Some of those jobs already exist. Texas ranks second in the number of renewable energy jobs in the U.S., trailing only California. The state also has most wind-generated energy of any state in the U.S., and over the next three years, solar power is expected to be the fastest-growing contributor to the state’s power grid. But most of the state’s energy still comes from oil and gas.
“It is a bigger lift to transition Texas to a fully, renewable energy state, because we are so reliant on that industry, and because we are historically and currently exporting oil and gas outside of our state to so many other states and countries,” said the Sierra Club’s Johnson. “This is the heart of this industry.”

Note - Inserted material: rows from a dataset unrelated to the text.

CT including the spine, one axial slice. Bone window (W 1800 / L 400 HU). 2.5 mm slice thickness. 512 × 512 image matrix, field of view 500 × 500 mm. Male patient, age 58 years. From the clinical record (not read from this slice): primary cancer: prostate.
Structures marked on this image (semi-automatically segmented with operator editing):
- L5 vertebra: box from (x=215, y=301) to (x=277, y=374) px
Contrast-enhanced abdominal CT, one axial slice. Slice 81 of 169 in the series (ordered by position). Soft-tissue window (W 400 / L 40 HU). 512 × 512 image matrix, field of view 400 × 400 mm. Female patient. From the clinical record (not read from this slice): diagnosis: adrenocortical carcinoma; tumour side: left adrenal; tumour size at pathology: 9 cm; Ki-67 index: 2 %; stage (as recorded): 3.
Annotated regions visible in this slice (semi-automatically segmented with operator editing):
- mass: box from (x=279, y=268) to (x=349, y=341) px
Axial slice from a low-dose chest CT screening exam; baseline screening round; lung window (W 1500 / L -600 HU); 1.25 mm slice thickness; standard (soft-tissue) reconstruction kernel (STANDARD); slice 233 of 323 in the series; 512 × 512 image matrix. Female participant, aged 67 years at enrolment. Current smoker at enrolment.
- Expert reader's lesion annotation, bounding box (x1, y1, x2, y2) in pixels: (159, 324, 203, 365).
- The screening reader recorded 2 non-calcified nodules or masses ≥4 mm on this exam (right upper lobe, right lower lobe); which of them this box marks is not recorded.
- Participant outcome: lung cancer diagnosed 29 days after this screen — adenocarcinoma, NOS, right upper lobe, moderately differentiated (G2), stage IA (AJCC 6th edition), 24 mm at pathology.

Transitioning Texas won’t be easy, but the alternative is unthinkable. Right now, parts of the TX-28 are facing extreme drought, which is taking a toll on local agriculture. Last summer, the Rio Grande also saw massive floods that damaged a thousand homes and killed at least one person. And in 2017, Hurricane Harvey devastated many parts of the state. Without urgent action, Texas will see more drought and extreme heat and more floods in years to come. The longer the state waits to prepare residents for an economy that doesn’t run on fossil fuels as well as the impacts of climate crisis already in the pipeline, the harder it will be on residents.
Cuellar’s campaign told Earther the Green New Deal is a “fairytale,” but for Texas and the rest of the world, decarbonizing every sector of the economy is our only shot at survival. Anything else is unrealistic. The policy needs buy-in from places like Texas, which produces 40 percent of the U.S. oil and gas, and Cisneros could give the legislation a huge boost if she beats Cuellar on Super Tuesday and joins the House in January. If the Green New Deal succeeds in Texas, it can succeed anywhere.